As Walt has explained before in "Hijab, niqab, burqa -- what's the difference?", the hijab -- as shown here -- is the basic or minimum headcovering for a modest Muslim woman. Head hair is considered more private than, errr, other hair. I guess. Add a veil over the forehead and face, and you've got a niqab. Cover everything up, and that's the burqa. But the hijab is the minimum.
If you're a Muslim woman, having your head and hair suddenly uncovered would be shocking, shameful and stressful. Especially if you're a convert, as is Susann Bashir, a former resident of Kansas City, now en route to Anchorage with $5 million in her pocket (potentially), thanks to a jury that awarded her that sum (and more) in a lawsuit she brought against AT&T.
According to her claim, Ms Bashir had worked as a fibre optics network builder at AT&T’s Kansas City plant for ten years before being fired. Sadly, almost immediately after she converted to Islam in 2005, the workplace environment became hostile. Ms Bashir claimed she endured religious discrimination nearly every day of her last three years at ATT. For example, she was called a "towelhead" and a "terrorist", and was asked if she was going to blow up the building.
What really hurt though, she said, was her co-workers referring to her hijab as "that thing on her head". "I was shocked," she told the Kansas City Star. "I thought, what is going on? Nobody ever cared what I wore before. Nobody ever cared what religion I was before."
Everything came to a head [Watch it! Ed.] in 2008 when her boss snatched her hijab, exposing her hair. This was after she filed a complaint with the Equal Employment Opportunity Commission. The EEOC duly launched an investigation, her co-workers got angry, and that led to the final encounter with her boss.

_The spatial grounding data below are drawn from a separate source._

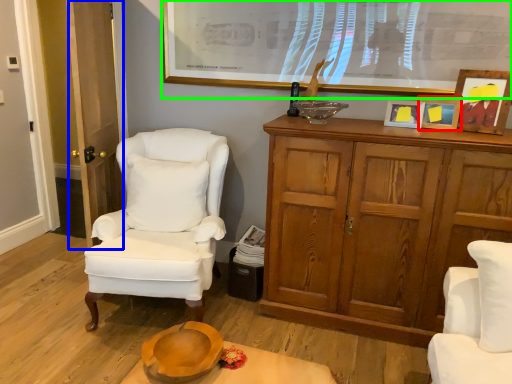
Question: Which is farther away from picture frame (highlighted by a red box)? glass door (highlighted by a blue box) or picture frame (highlighted by a green box)?

Choices:
 (A) glass door
 (B) picture frame

Answer: (A)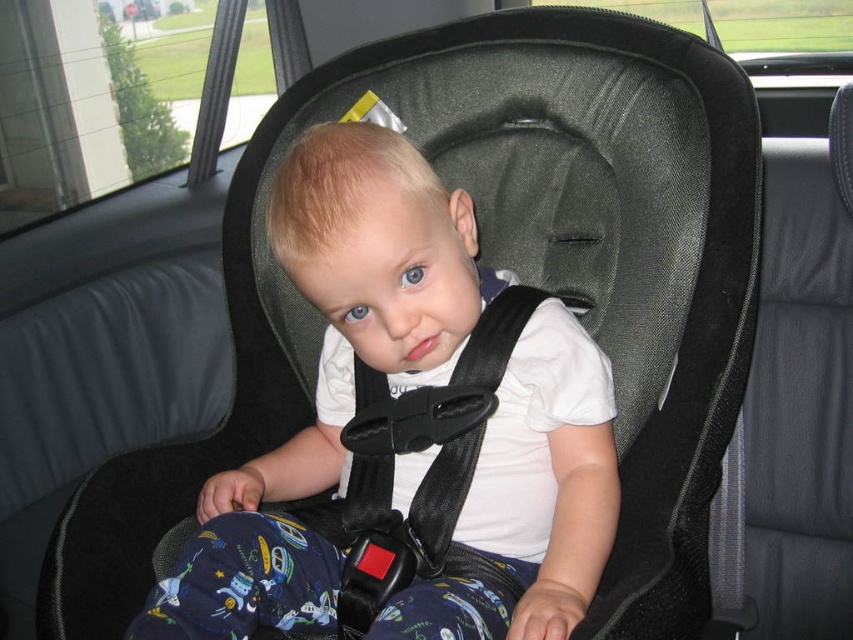
Question: Observing the image, what is the correct spatial positioning of white matte shirt at center in reference to black fabric strap at center?

Choices:
 (A) above
 (B) below

Answer: (A)

Question: Where is white matte shirt at center located in relation to black fabric strap at center in the image?

Choices:
 (A) below
 (B) above

Answer: (B)

Question: Does white matte shirt at center appear over black fabric strap at center?

Choices:
 (A) yes
 (B) no

Answer: (A)

Question: Which object appears closest to the camera in this image?

Choices:
 (A) white matte shirt at center
 (B) black fabric strap at center

Answer: (A)

Question: Which point is farther from the camera taking this photo?

Choices:
 (A) (360, 444)
 (B) (364, 285)

Answer: (A)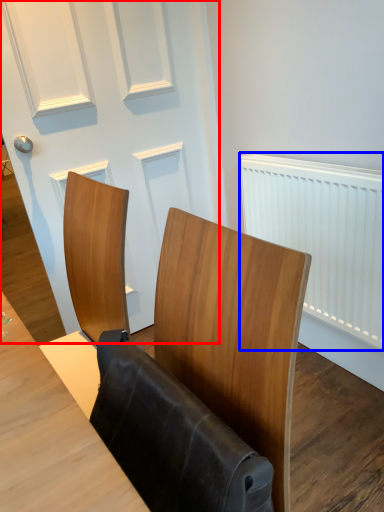
Question: Which of the following is the closest to the observer, door (highlighted by a red box) or radiator (highlighted by a blue box)?

Choices:
 (A) door
 (B) radiator

Answer: (B)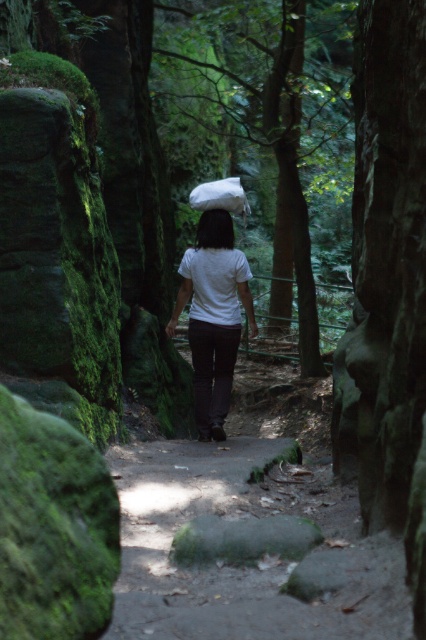
You are a hiker trying to walk along the smooth dirt path at center while wearing the white matte shirt at center. Do you think the path is wide enough for you to walk comfortably without stepping off the path?

The smooth dirt path at center is wider than the white matte shirt at center, so yes, the path is wide enough for you to walk comfortably without stepping off the path.

You are a photographer standing in the forest. You want to take a photo of the smooth dirt path at center and the white matte shirt at center. Which object should you focus on first if you want to capture both in sharp focus?

The smooth dirt path at center is below white matte shirt at center, so you should focus on the white matte shirt at center first to ensure both are in sharp focus.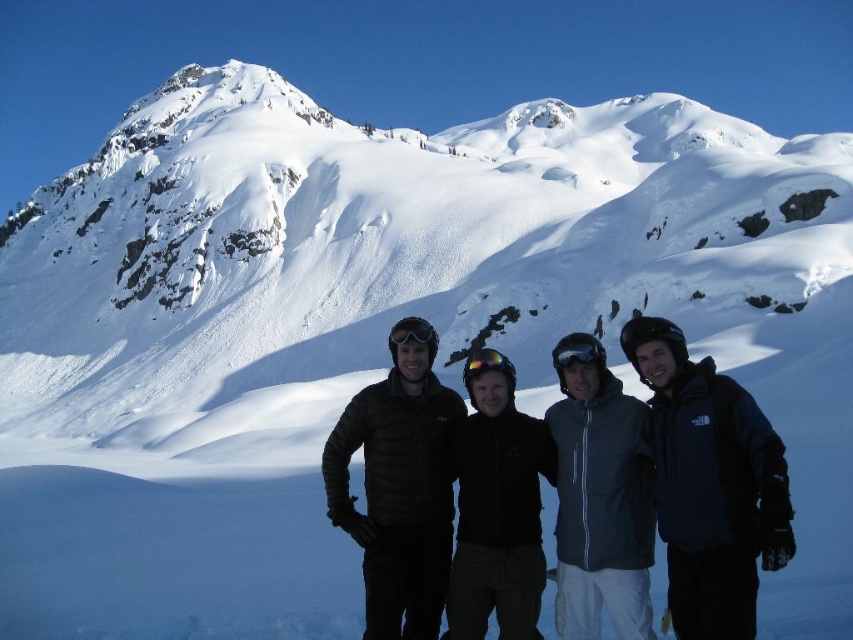
From the picture: Measure the distance between black puffer jacket at center and matte black goggles at center.

black puffer jacket at center and matte black goggles at center are 8.62 meters apart.

Can you confirm if black puffer jacket at center is taller than matte black goggles at center?

Yes, black puffer jacket at center is taller than matte black goggles at center.

Measure the distance between black puffer jacket at center and camera.

black puffer jacket at center and camera are 40.40 meters apart.

Locate an element on the screen. The image size is (853, 640). black puffer jacket at center is located at coordinates (399, 492).

Between point (526, 429) and point (402, 323), which one is positioned behind?

The point (402, 323) is more distant.

Does black softshell jacket at center have a lesser height compared to matte black goggles at center?

In fact, black softshell jacket at center may be taller than matte black goggles at center.

Between point (537, 524) and point (405, 317), which one is positioned behind?

Positioned behind is point (405, 317).

The height and width of the screenshot is (640, 853). I want to click on black softshell jacket at center, so click(x=498, y=515).

Does black softshell jacket at center have a larger size compared to black matte goggles at center?

No, black softshell jacket at center is not bigger than black matte goggles at center.

Between black softshell jacket at center and black matte goggles at center, which one appears on the left side from the viewer's perspective?

From the viewer's perspective, black softshell jacket at center appears more on the left side.

Locate an element on the screen. black softshell jacket at center is located at coordinates (498, 515).

Identify the location of black softshell jacket at center. (498, 515).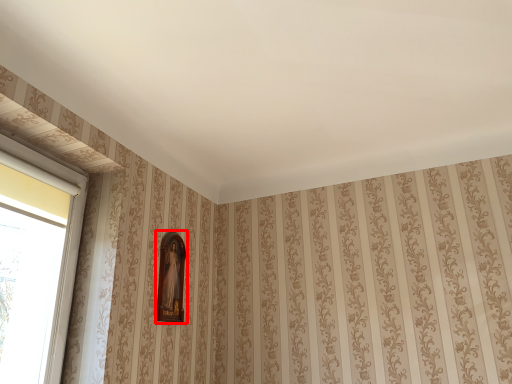
Question: From the image's perspective, where is picture frame (annotated by the red box) located in relation to window in the image?

Choices:
 (A) below
 (B) above

Answer: (A)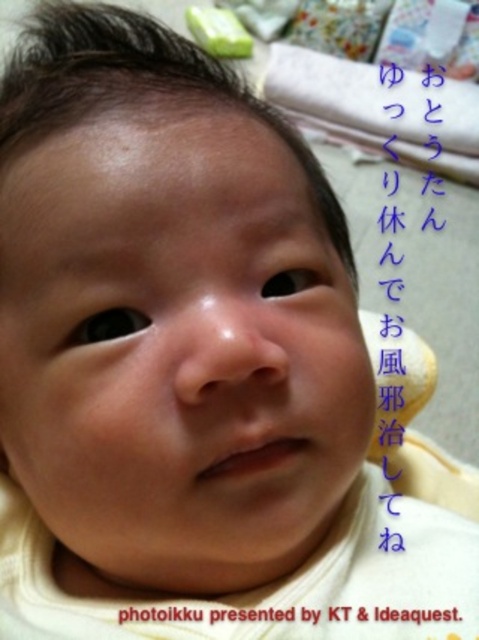
Is point (179, 616) behind point (197, 22)?

No, it is not.

Is black paper at upper center to the right of green rubber toy at upper center from the viewer's perspective?

Correct, you'll find black paper at upper center to the right of green rubber toy at upper center.

This screenshot has width=479, height=640. Describe the element at coordinates (286, 614) in the screenshot. I see `black paper at upper center` at that location.

You are a GUI agent. You are given a task and a screenshot of the screen. Output one action in this format:
    pyautogui.click(x=<x>, y=<y>)
    Task: Click on the black paper at upper center
    
    Given the screenshot: What is the action you would take?
    pyautogui.click(x=286, y=614)

Find the location of a particular element. This screenshot has width=479, height=640. blue paper at upper right is located at coordinates (405, 410).

Does point (379, 406) lie in front of point (234, 22)?

Yes, it is.

Locate an element on the screen. This screenshot has width=479, height=640. blue paper at upper right is located at coordinates (405, 410).

Consider the image. Which is more to the left, blue paper at upper right or black paper at upper center?

Positioned to the left is black paper at upper center.

Is blue paper at upper right closer to the viewer compared to black paper at upper center?

No.

Is point (407, 422) positioned before point (392, 620)?

No, (407, 422) is behind (392, 620).

Image resolution: width=479 pixels, height=640 pixels. I want to click on blue paper at upper right, so click(x=405, y=410).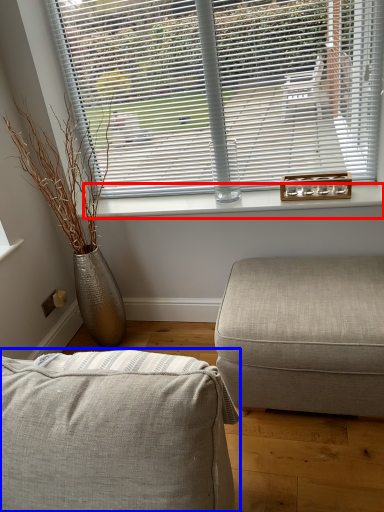
Question: Which object is further to the camera taking this photo, window sill (highlighted by a red box) or studio couch (highlighted by a blue box)?

Choices:
 (A) window sill
 (B) studio couch

Answer: (A)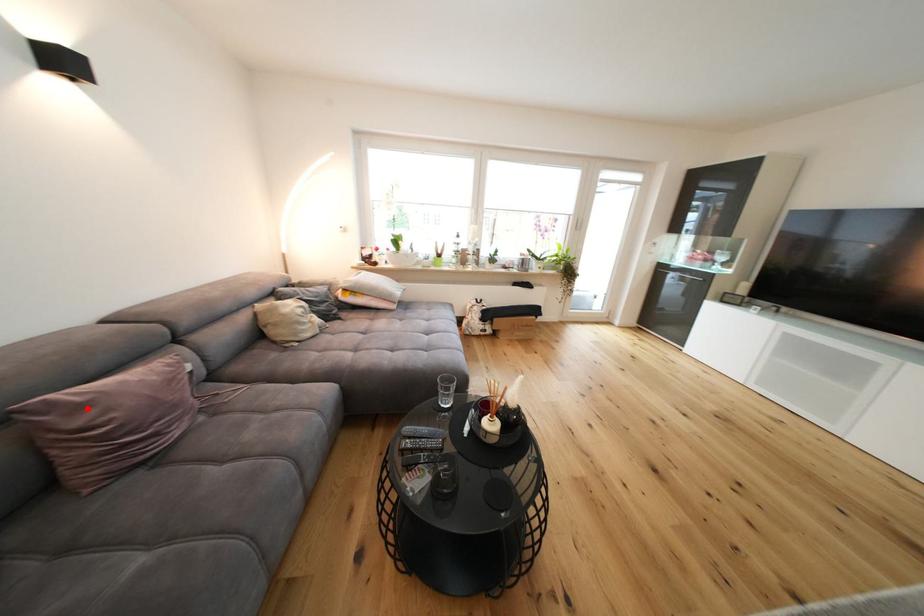
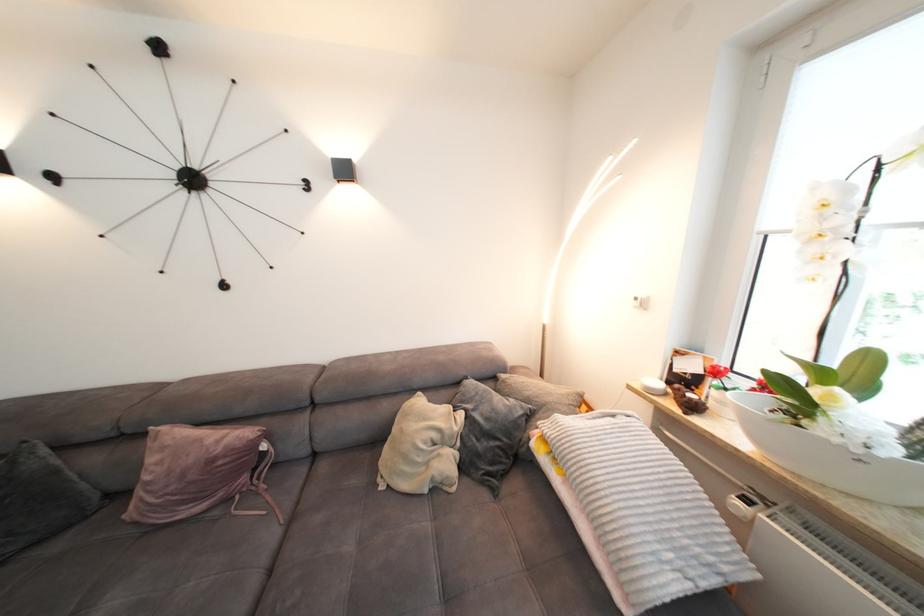
Find the pixel in the second image that matches the highlighted location in the first image.

(171, 448)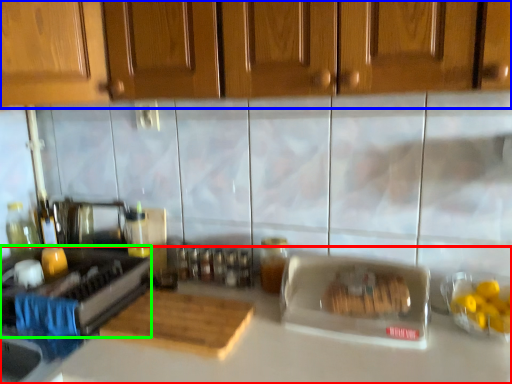
Question: Estimate the real-world distances between objects in this image. Which object is closer to countertop (highlighted by a red box), cabinetry (highlighted by a blue box) or appliance (highlighted by a green box)?

Choices:
 (A) cabinetry
 (B) appliance

Answer: (B)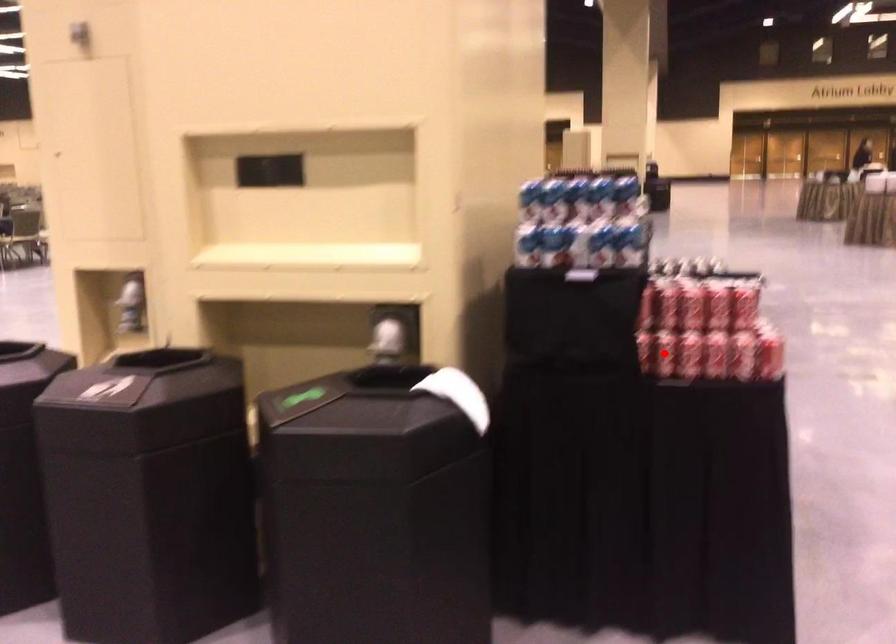
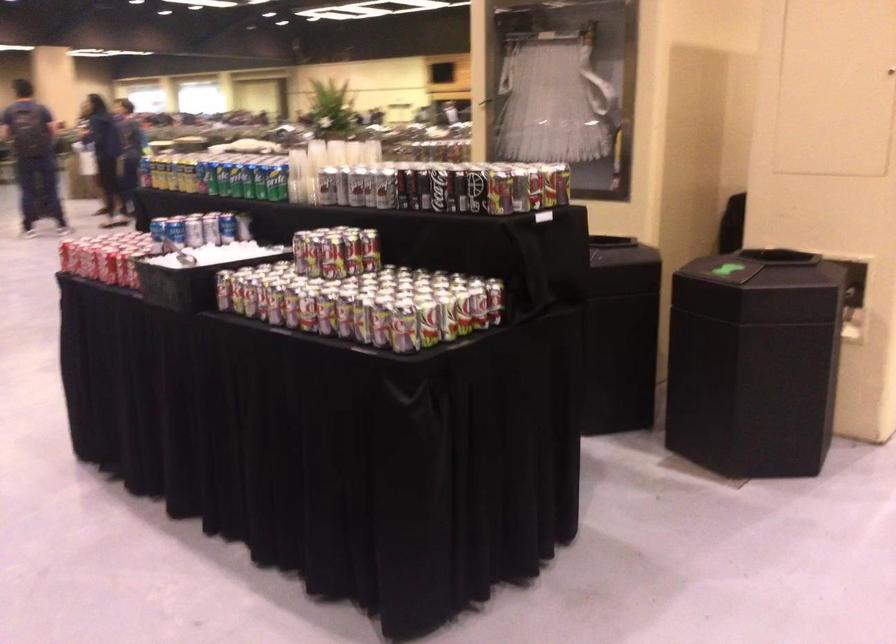
Question: I am providing you with two images of the same scene from different viewpoints. A red point is marked on the first image. Can you still see the location of the red point in image 2?

Choices:
 (A) Yes
 (B) No

Answer: (B)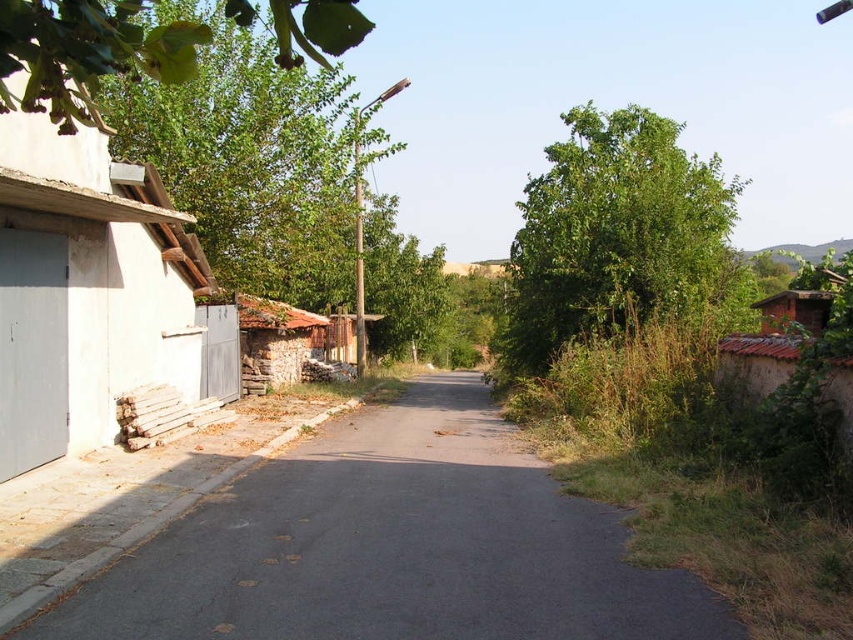
You are a delivery driver who needs to park your truck near the white concrete hut at left without blocking the road. The truck is 2 meters wide. Can you park on the asphalt at center? Explain your reasoning based on their positions.

The asphalt at center is to the right of the white concrete hut at left. Since the truck is 2 meters wide, parking on the asphalt at center would place it away from the hut, but you must ensure it doesn not block the road. However, the description doesn not provide the width of the road or the distance between the hut and asphalt to confirm if parking there would block traffic. More information is needed.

Ms Bashir then asked that her boss be removed or that she be transferred, but neither happened. Thus she became so stressed out, according to her claim, that she was unable to work for, errr, nine months, after which she was fired for some reason.
AT&T says it disagrees with the verdict and will be appealing. [As if AT&T could ever be appealing! Ed.]
Footnote: Ms Bashir is unlikely to collect the entire $5 million in punitive damages, as Missouri law caps such awards at five times the actual damages, which in this case amounted to just over $120,000. So that's about 600 large for Ms Bashir. Plus costs, of course. Better than winning the lottery, says Walt!